It's taken me a while to be able to say this at all, and I'm pretty sure that my buddy would be on my case about what I'm saying, but I have to say it anyway.
One of our common friends, also a fraternity brother, aptly noted that Keith was "a gentle soul". That he was, and he was more. He was as orny, hard-headed, blunt, and unyielding as anyone I have ever known. He asked no quarter and gave none, but he still listened and considered. He loved to make a point, that's for sure, but he was always open to facts, logic, sound reasoning and positive outcomes. We talked and discussed a lot, but we never debated. Neither of us ever tried to be "right". What we shared, I believe, is a love of meaningfulness in life. Some might want to call it "truth", but in the end, things had to make sense and they needed to make sense in the larger scheme of things as well. Without heat and hammer a strong sword cannot be forged.
Truth be told, Keith and I were rarely the same mind about anything, but, this is most important, Keith was a person you could connect with. As human and imperfect as he was, he had a lot in common with what the Kabbalists call a Tzaddik (a righteous man), one who is toku k'varo ("their insides are like their outsides"), or, as I like to put it, what-you-see-is-really-what-you-get. They are their own persons; that is, in my mind, authentic: they can get hot under the collar, but are never mean-spirited. And, for as odd as they sometimes appear to others, they retain an aura of innocence that can calm even their harshest opponents.
I must admit that I have been allowed to live an exceptionally fortunate life and I've been blessed with meeting a very few, truly exceptional people. And yes, in his own way, my brother Keith was one of them. I'm going to miss him to be sure, but I have to add that as far as he is concerned, I don't have a single, dark, troubling, or even uneasy memory. He was simply who he was.
Time and our perception of time is a big thing for me, and I'm a big fan of time relativity: Einstein once said that sitting together with a beautiful girl for two hours seems like ten minutes, but sitting on a hot stove for ten seconds can seem like two hours. In an analogous way, that's how time was with Keith: short, yet intense, but without any of the pain! There was always just-the-point, and none of that distracting, obscuring posturing and pretentiousness that we have to wade through with most people. He always said what he meant and meant what he said, and that allowed us to cram a whole lot more life into a short span of time.
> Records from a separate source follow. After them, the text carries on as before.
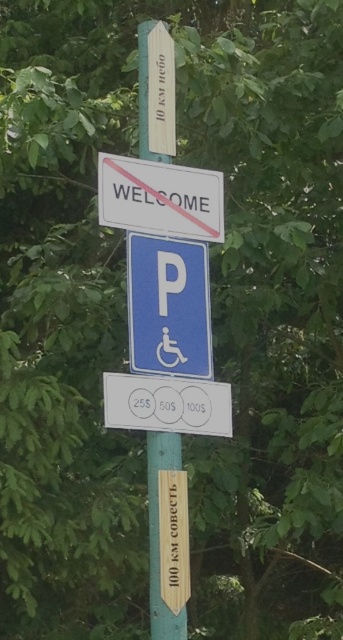
From the picture: You are a park visitor who wants to check the distance to the nearest parking lot. You see the white plastic sign at upper center and the green wooden pole at center. Which object should you look at for the distance information?

The white plastic sign at upper center is below the green wooden pole at center. Since the white plastic sign at upper center is positioned lower than the green wooden pole at center, it might contain additional information like distances. However, according to the scene description, the top sign says 10 km sky, which might indicate distance to a point of interest. Therefore, the white plastic sign at upper center could provide the distance information you need.

In the scene shown: You are a delivery driver who needs to park your vehicle near the blue plastic parking sign at center. The parking space is marked by the green wooden pole at center. Can your vehicle fit between them if it requires 15 inches of space?

The blue plastic parking sign at center and green wooden pole at center are 14.60 inches apart, which is less than the required 15 inches. Therefore, the vehicle cannot fit between them.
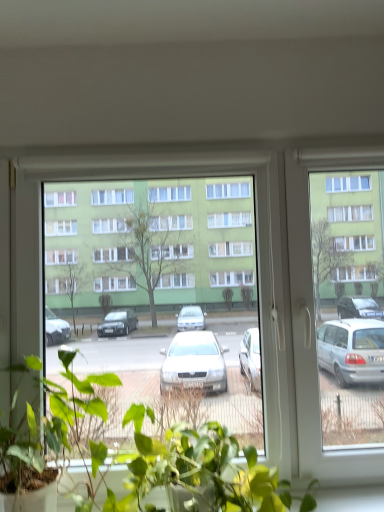
Question: Considering the relative sizes of green leafy plant at lower center, the second houseplant viewed from the left, and transparent glass window at center in the image provided, is green leafy plant at lower center, the second houseplant viewed from the left, wider than transparent glass window at center?

Choices:
 (A) yes
 (B) no

Answer: (A)

Question: Is the position of green leafy plant at lower center, the second houseplant viewed from the left, more distant than that of transparent glass window at center?

Choices:
 (A) yes
 (B) no

Answer: (B)

Question: Considering the relative sizes of green leafy plant at lower center, which is the first houseplant in right-to-left order, and transparent glass window at center in the image provided, is green leafy plant at lower center, which is the first houseplant in right-to-left order, smaller than transparent glass window at center?

Choices:
 (A) yes
 (B) no

Answer: (A)

Question: Is green leafy plant at lower center, which is the first houseplant in right-to-left order, to the right of transparent glass window at center from the viewer's perspective?

Choices:
 (A) no
 (B) yes

Answer: (A)

Question: Are green leafy plant at lower center, which is the first houseplant in right-to-left order, and transparent glass window at center making contact?

Choices:
 (A) no
 (B) yes

Answer: (A)

Question: From a real-world perspective, is green leafy plant at lower center, which is the first houseplant in right-to-left order, physically located above or below green matte plant at center, which appears as the first houseplant when viewed from the left?

Choices:
 (A) below
 (B) above

Answer: (A)

Question: Is green leafy plant at lower center, the second houseplant viewed from the left, in front of or behind green matte plant at center, which appears as the first houseplant when viewed from the left, in the image?

Choices:
 (A) front
 (B) behind

Answer: (B)

Question: Looking at their shapes, would you say green leafy plant at lower center, the second houseplant viewed from the left, is wider or thinner than green matte plant at center, acting as the second houseplant starting from the right?

Choices:
 (A) wide
 (B) thin

Answer: (B)

Question: Considering the relative positions of green leafy plant at lower center, the second houseplant viewed from the left, and green matte plant at center, which appears as the first houseplant when viewed from the left, in the image provided, is green leafy plant at lower center, the second houseplant viewed from the left, to the left or to the right of green matte plant at center, which appears as the first houseplant when viewed from the left,?

Choices:
 (A) left
 (B) right

Answer: (B)

Question: Would you say green matte plant at center, acting as the second houseplant starting from the right, is to the left or to the right of transparent glass window at center in the picture?

Choices:
 (A) left
 (B) right

Answer: (A)

Question: Is green matte plant at center, which appears as the first houseplant when viewed from the left, inside or outside of transparent glass window at center?

Choices:
 (A) inside
 (B) outside

Answer: (B)

Question: Considering their positions, is green matte plant at center, acting as the second houseplant starting from the right, located in front of or behind transparent glass window at center?

Choices:
 (A) behind
 (B) front

Answer: (B)

Question: Considering the positions of green matte plant at center, acting as the second houseplant starting from the right, and transparent glass window at center in the image, is green matte plant at center, acting as the second houseplant starting from the right, taller or shorter than transparent glass window at center?

Choices:
 (A) short
 (B) tall

Answer: (A)

Question: From a real-world perspective, is green matte plant at center, which appears as the first houseplant when viewed from the left, physically located above or below green leafy plant at lower center, the second houseplant viewed from the left?

Choices:
 (A) above
 (B) below

Answer: (A)

Question: In terms of width, does green matte plant at center, which appears as the first houseplant when viewed from the left, look wider or thinner when compared to green leafy plant at lower center, which is the first houseplant in right-to-left order?

Choices:
 (A) wide
 (B) thin

Answer: (A)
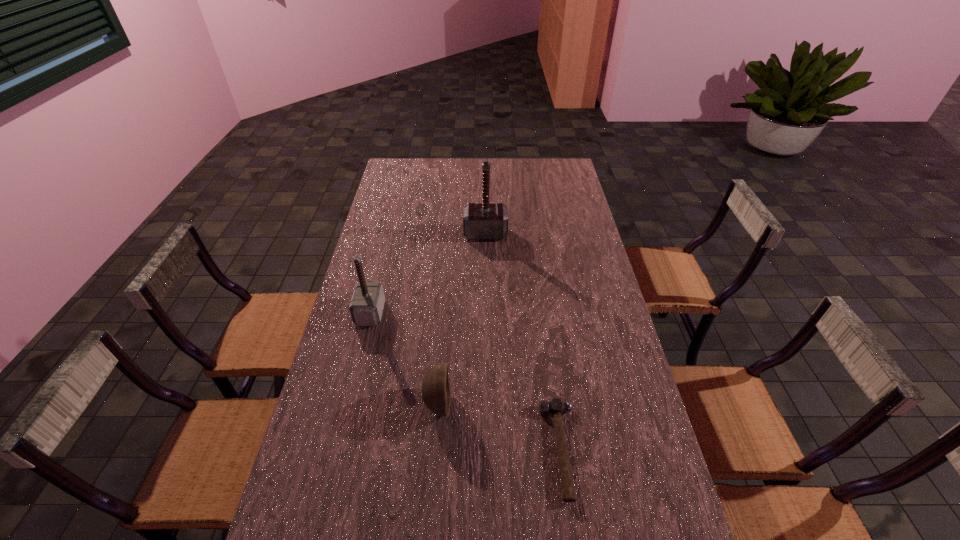
Where is `free space between the third object from right to left and the nearest hammer`? The image size is (960, 540). free space between the third object from right to left and the nearest hammer is located at coordinates (499, 427).

Where is `empty location between the farthest object and the bowl`? Image resolution: width=960 pixels, height=540 pixels. empty location between the farthest object and the bowl is located at coordinates (462, 319).

Locate an element on the screen. The width and height of the screenshot is (960, 540). vacant space in between the second hammer from right to left and the bowl is located at coordinates (462, 319).

What are the coordinates of `unoccupied area between the tallest hammer and the second shortest hammer` in the screenshot? It's located at (428, 273).

This screenshot has height=540, width=960. I want to click on unoccupied area between the second tallest hammer and the tallest object, so click(428, 273).

In order to click on vacant area between the second farthest hammer and the shortest object in this screenshot , I will do `click(466, 381)`.

This screenshot has height=540, width=960. Identify the location of vacant area that lies between the bowl and the second nearest hammer. (404, 358).

This screenshot has width=960, height=540. Identify the location of free space that is in between the farthest object and the bowl. (462, 319).

Where is `object that is the second nearest to the nearest hammer`? The height and width of the screenshot is (540, 960). object that is the second nearest to the nearest hammer is located at coordinates (366, 307).

Identify the location of object that is the second closest to the second hammer from right to left. (436, 392).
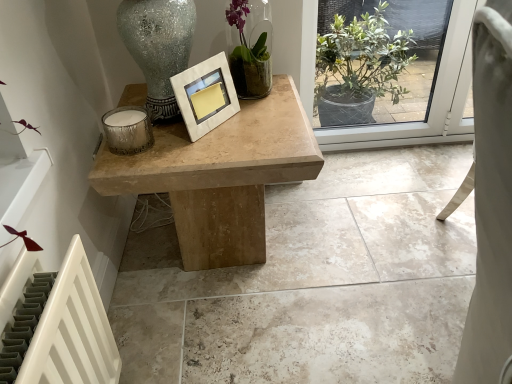
Question: Considering the relative sizes of metallic textured candle at left and natural wood table at center in the image provided, is metallic textured candle at left thinner than natural wood table at center?

Choices:
 (A) yes
 (B) no

Answer: (A)

Question: Is metallic textured candle at left positioned before natural wood table at center?

Choices:
 (A) yes
 (B) no

Answer: (B)

Question: Is metallic textured candle at left to the right of natural wood table at center from the viewer's perspective?

Choices:
 (A) yes
 (B) no

Answer: (B)

Question: From the image's perspective, does metallic textured candle at left appear higher than natural wood table at center?

Choices:
 (A) no
 (B) yes

Answer: (B)

Question: Is natural wood table at center at the back of metallic textured candle at left?

Choices:
 (A) no
 (B) yes

Answer: (A)

Question: Is green glass vase at upper center inside or outside of natural wood table at center?

Choices:
 (A) inside
 (B) outside

Answer: (B)

Question: Considering the positions of point (269, 74) and point (172, 134), is point (269, 74) closer or farther from the camera than point (172, 134)?

Choices:
 (A) closer
 (B) farther

Answer: (B)

Question: From their relative heights in the image, would you say green glass vase at upper center is taller or shorter than natural wood table at center?

Choices:
 (A) short
 (B) tall

Answer: (A)

Question: Is green glass vase at upper center wider or thinner than natural wood table at center?

Choices:
 (A) thin
 (B) wide

Answer: (A)

Question: Considering the relative positions of white marble picture frame at center and natural wood table at center in the image provided, is white marble picture frame at center to the left or to the right of natural wood table at center?

Choices:
 (A) right
 (B) left

Answer: (A)

Question: From the image's perspective, is white marble picture frame at center above or below natural wood table at center?

Choices:
 (A) above
 (B) below

Answer: (A)

Question: Is white marble picture frame at center in front of or behind natural wood table at center in the image?

Choices:
 (A) behind
 (B) front

Answer: (B)

Question: Is white marble picture frame at center inside the boundaries of natural wood table at center, or outside?

Choices:
 (A) outside
 (B) inside

Answer: (A)

Question: Does point (284, 107) appear closer or farther from the camera than point (301, 258)?

Choices:
 (A) closer
 (B) farther

Answer: (A)

Question: Considering their positions, is natural wood table at center located in front of or behind natural stone table at center?

Choices:
 (A) behind
 (B) front

Answer: (A)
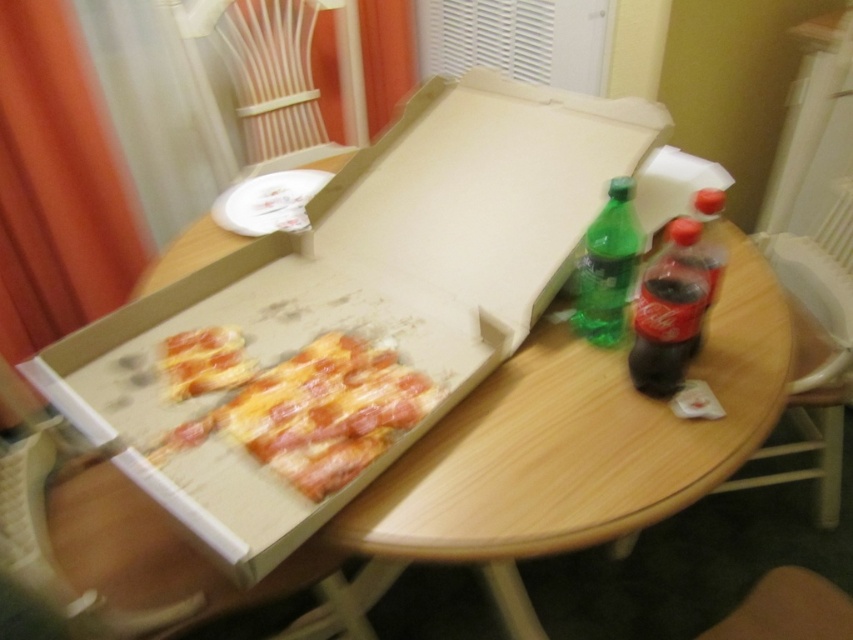
What is the 2D coordinate of the wooden at center?

The wooden at center is located at point (576, 448).

You are at a restaurant table and see the cardboard box at center and the cheesy pepperoni pizza at center. Which item is located to the right of the other?

The cardboard box at center is to the right of the cheesy pepperoni pizza at center.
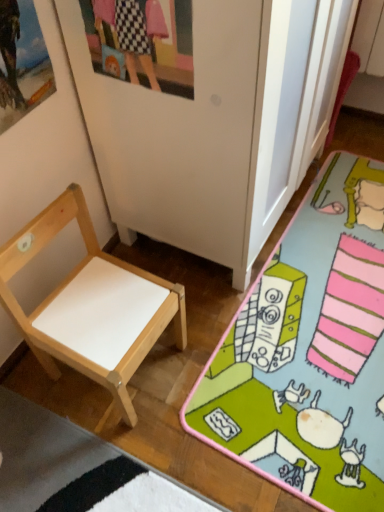
Question: Based on their positions, is wooden picture frame at upper left, which ranks as the 1th picture frame in left-to-right order, located to the left or right of matte plastic picture frame at upper center, the 1th picture frame from the right?

Choices:
 (A) right
 (B) left

Answer: (B)

Question: From the image's perspective, is wooden picture frame at upper left, which ranks as the 1th picture frame in left-to-right order, positioned above or below matte plastic picture frame at upper center, which is the 2th picture frame in left-to-right order?

Choices:
 (A) below
 (B) above

Answer: (A)

Question: Which is farther from the white matte desk at lower left?

Choices:
 (A) matte plastic picture frame at upper center, which is the 2th picture frame in left-to-right order
 (B) wooden picture frame at upper left, the 2th picture frame from the right
 (C) natural wood chair at left

Answer: (B)

Question: Based on their relative distances, which object is farther from the wooden picture frame at upper left, which ranks as the 1th picture frame in left-to-right order?

Choices:
 (A) natural wood chair at left
 (B) matte plastic picture frame at upper center, the 1th picture frame from the right
 (C) white matte desk at lower left

Answer: (C)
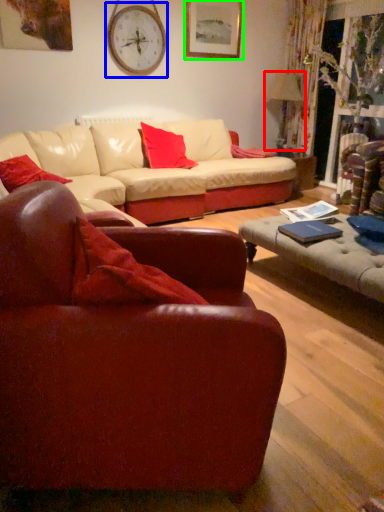
Question: Based on their relative distances, which object is nearer to lamp (highlighted by a red box)? Choose from clock (highlighted by a blue box) and picture frame (highlighted by a green box).

Choices:
 (A) clock
 (B) picture frame

Answer: (B)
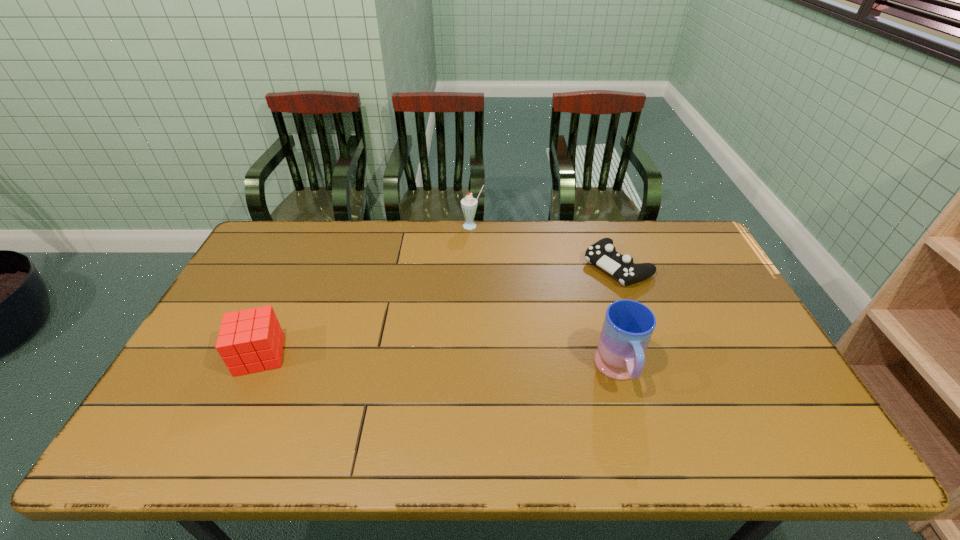
The width and height of the screenshot is (960, 540). Identify the location of vacant spot on the desktop that is between the cube and the mug and is positioned on the surface of the control. (461, 364).

Locate an element on the screen. Image resolution: width=960 pixels, height=540 pixels. vacant space on the desktop that is between the cube and the mug and is positioned on the straw side of the milkshake is located at coordinates (445, 363).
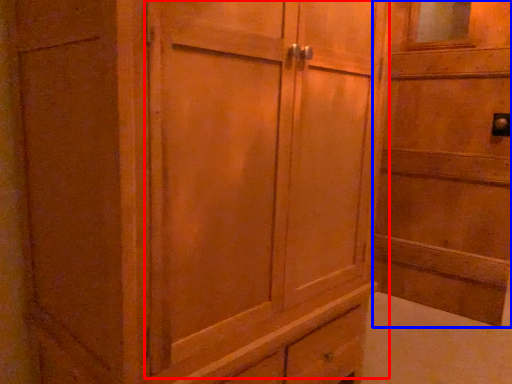
Question: Among these objects, which one is nearest to the camera, barn door (highlighted by a red box) or elevator (highlighted by a blue box)?

Choices:
 (A) barn door
 (B) elevator

Answer: (A)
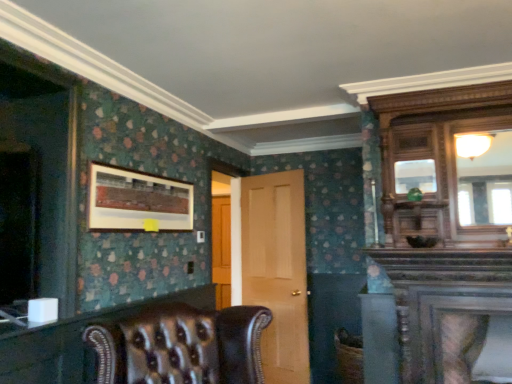
Locate an element on the screen. Image resolution: width=512 pixels, height=384 pixels. leather at lower left, which ranks as the second dresser in right-to-left order is located at coordinates (75, 342).

The width and height of the screenshot is (512, 384). Find the location of `wooden carved dresser at upper right, marked as the 1th dresser in a right-to-left arrangement`. wooden carved dresser at upper right, marked as the 1th dresser in a right-to-left arrangement is located at coordinates (446, 224).

Image resolution: width=512 pixels, height=384 pixels. Describe the element at coordinates (181, 346) in the screenshot. I see `leather armchair at center` at that location.

What is the approximate width of wooden-framed artwork at upper left?

It is 2.00 inches.

Locate an element on the screen. This screenshot has height=384, width=512. leather at lower left, the 1th dresser positioned from the left is located at coordinates pos(75,342).

Considering the positions of objects leather at lower left, the 1th dresser positioned from the left, and wooden carved dresser at upper right, which is the first dresser from top to bottom, in the image provided, who is more to the right, leather at lower left, the 1th dresser positioned from the left, or wooden carved dresser at upper right, which is the first dresser from top to bottom,?

Positioned to the right is wooden carved dresser at upper right, which is the first dresser from top to bottom.

Is point (51, 326) closer to viewer compared to point (460, 290)?

That is True.

Locate an element on the screen. This screenshot has height=384, width=512. dresser that is in front of the wooden carved dresser at upper right, marked as the 1th dresser in a right-to-left arrangement is located at coordinates (75, 342).

In the scene shown: Does wooden-framed artwork at upper left lie behind leather armchair at center?

That is True.

Considering the points (117, 197) and (215, 350), which point is in front, point (117, 197) or point (215, 350)?

The point (215, 350) is in front.

From the image's perspective, which object appears higher, wooden-framed artwork at upper left or leather armchair at center?

wooden-framed artwork at upper left is shown above in the image.

From a real-world perspective, is wooden carved dresser at upper right, marked as the 2th dresser in a bottom-to-top arrangement, above or below light brown wood door at center?

wooden carved dresser at upper right, marked as the 2th dresser in a bottom-to-top arrangement, is above light brown wood door at center.

Between wooden carved dresser at upper right, marked as the 2th dresser in a bottom-to-top arrangement, and light brown wood door at center, which one has less height?

With less height is wooden carved dresser at upper right, marked as the 2th dresser in a bottom-to-top arrangement.

Is wooden carved dresser at upper right, marked as the 1th dresser in a right-to-left arrangement, wider or thinner than light brown wood door at center?

Clearly, wooden carved dresser at upper right, marked as the 1th dresser in a right-to-left arrangement, has more width compared to light brown wood door at center.

Which object is closer to the camera, wooden-framed artwork at upper left or leather at lower left, the 1th dresser positioned from the left?

leather at lower left, the 1th dresser positioned from the left, is in front.

How many degrees apart are the facing directions of wooden-framed artwork at upper left and leather at lower left, acting as the second dresser starting from the top?

0.932 degrees.

Is wooden-framed artwork at upper left inside or outside of leather at lower left, acting as the second dresser starting from the top?

wooden-framed artwork at upper left exists outside the volume of leather at lower left, acting as the second dresser starting from the top.

Is light brown wood door at center surrounding leather at lower left, which ranks as the second dresser in right-to-left order?

Actually, leather at lower left, which ranks as the second dresser in right-to-left order, is outside light brown wood door at center.

You are a GUI agent. You are given a task and a screenshot of the screen. Output one action in this format:
    pyautogui.click(x=<x>, y=<y>)
    Task: Click on the door located on the right of leather at lower left, the 1th dresser positioned from the left
    This screenshot has width=512, height=384.
    Given the screenshot: What is the action you would take?
    pyautogui.click(x=273, y=268)

Is light brown wood door at center aimed at leather at lower left, which is counted as the first dresser, starting from the bottom?

Yes.

Is point (278, 203) positioned in front of point (206, 308)?

No, it is behind (206, 308).

From a real-world perspective, is wooden-framed artwork at upper left physically above wooden carved dresser at upper right, marked as the 1th dresser in a right-to-left arrangement?

No, from a real-world perspective, wooden-framed artwork at upper left is not over wooden carved dresser at upper right, marked as the 1th dresser in a right-to-left arrangement

Considering the sizes of wooden-framed artwork at upper left and wooden carved dresser at upper right, marked as the 2th dresser in a bottom-to-top arrangement, in the image, is wooden-framed artwork at upper left bigger or smaller than wooden carved dresser at upper right, marked as the 2th dresser in a bottom-to-top arrangement,?

Clearly, wooden-framed artwork at upper left is smaller in size than wooden carved dresser at upper right, marked as the 2th dresser in a bottom-to-top arrangement.

Considering the positions of objects wooden-framed artwork at upper left and wooden carved dresser at upper right, marked as the 2th dresser in a bottom-to-top arrangement, in the image provided, who is more to the left, wooden-framed artwork at upper left or wooden carved dresser at upper right, marked as the 2th dresser in a bottom-to-top arrangement,?

wooden-framed artwork at upper left is more to the left.

Is point (139, 209) positioned after point (479, 189)?

That is False.

Considering the sizes of objects light brown wood door at center and wooden-framed artwork at upper left in the image provided, who is taller, light brown wood door at center or wooden-framed artwork at upper left?

light brown wood door at center is taller.

Considering the positions of objects light brown wood door at center and wooden-framed artwork at upper left in the image provided, who is behind, light brown wood door at center or wooden-framed artwork at upper left?

light brown wood door at center is further from the camera.

Do you think light brown wood door at center is within wooden-framed artwork at upper left, or outside of it?

light brown wood door at center cannot be found inside wooden-framed artwork at upper left.

Based on their sizes in the image, would you say light brown wood door at center is bigger or smaller than wooden-framed artwork at upper left?

Clearly, light brown wood door at center is larger in size than wooden-framed artwork at upper left.

Locate an element on the screen. Image resolution: width=512 pixels, height=384 pixels. dresser located behind the leather at lower left, which is counted as the first dresser, starting from the bottom is located at coordinates (446, 224).

Locate an element on the screen. The image size is (512, 384). picture frame above the leather armchair at center (from the image's perspective) is located at coordinates (138, 201).

Based on their spatial positions, is leather at lower left, which ranks as the second dresser in right-to-left order, or leather armchair at center further from wooden carved dresser at upper right, marked as the 1th dresser in a right-to-left arrangement?

leather at lower left, which ranks as the second dresser in right-to-left order.

In the scene shown: When comparing their distances from wooden carved dresser at upper right, placed as the second dresser when sorted from left to right, does wooden-framed artwork at upper left or light brown wood door at center seem closer?

Based on the image, light brown wood door at center appears to be nearer to wooden carved dresser at upper right, placed as the second dresser when sorted from left to right.

From the image, which object appears to be nearer to leather at lower left, which ranks as the second dresser in right-to-left order, wooden carved dresser at upper right, placed as the second dresser when sorted from left to right, or light brown wood door at center?

light brown wood door at center is closer to leather at lower left, which ranks as the second dresser in right-to-left order.

Looking at this image, estimate the real-world distances between objects in this image. Which object is closer to leather armchair at center, leather at lower left, acting as the second dresser starting from the top, or wooden carved dresser at upper right, which is the first dresser from top to bottom?

Among the two, leather at lower left, acting as the second dresser starting from the top, is located nearer to leather armchair at center.

Considering their positions, is light brown wood door at center positioned further to leather armchair at center than wooden carved dresser at upper right, marked as the 1th dresser in a right-to-left arrangement?

light brown wood door at center lies further to leather armchair at center than the other object.

Estimate the real-world distances between objects in this image. Which object is further from leather armchair at center, leather at lower left, which ranks as the second dresser in right-to-left order, or light brown wood door at center?

light brown wood door at center.

From the image, which object appears to be farther from leather armchair at center, wooden-framed artwork at upper left or leather at lower left, the 1th dresser positioned from the left?

wooden-framed artwork at upper left is further to leather armchair at center.

From the image, which object appears to be farther from light brown wood door at center, wooden carved dresser at upper right, which is the first dresser from top to bottom, or leather at lower left, which is counted as the first dresser, starting from the bottom?

Based on the image, wooden carved dresser at upper right, which is the first dresser from top to bottom, appears to be further to light brown wood door at center.

Image resolution: width=512 pixels, height=384 pixels. I want to click on dresser positioned between leather at lower left, acting as the second dresser starting from the top, and light brown wood door at center from near to far, so click(x=446, y=224).

Where is `picture frame located between leather at lower left, which ranks as the second dresser in right-to-left order, and wooden carved dresser at upper right, placed as the second dresser when sorted from left to right, in the left-right direction`? picture frame located between leather at lower left, which ranks as the second dresser in right-to-left order, and wooden carved dresser at upper right, placed as the second dresser when sorted from left to right, in the left-right direction is located at coordinates (138, 201).

The width and height of the screenshot is (512, 384). What are the coordinates of `picture frame between leather armchair at center and light brown wood door at center from front to back` in the screenshot? It's located at (138, 201).

Where is `chair between leather at lower left, which ranks as the second dresser in right-to-left order, and wooden carved dresser at upper right, placed as the second dresser when sorted from left to right`? The height and width of the screenshot is (384, 512). chair between leather at lower left, which ranks as the second dresser in right-to-left order, and wooden carved dresser at upper right, placed as the second dresser when sorted from left to right is located at coordinates (181, 346).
I don't know if any of you have a Keith as friend, but if you do, be thankful to the very fiber of your being. Such people are rare -- too rare -- but we need to learn from them and grow through them and know why the world is a better place because of a few extraordinary and too often unknown people.
At any rate, I sincerely wish, from the very bottom of my heart, that you have the opportunity to encounter a "Keith" in your own lives. But, when I meet him again, you can rest assured that I'll let him know what he meant to many of us. And, as a mutual friend pointed out, there is a Hebrew proverb that sums it all up beautifully: "Say not in grief he is no more -- but live in thankfulness that he was."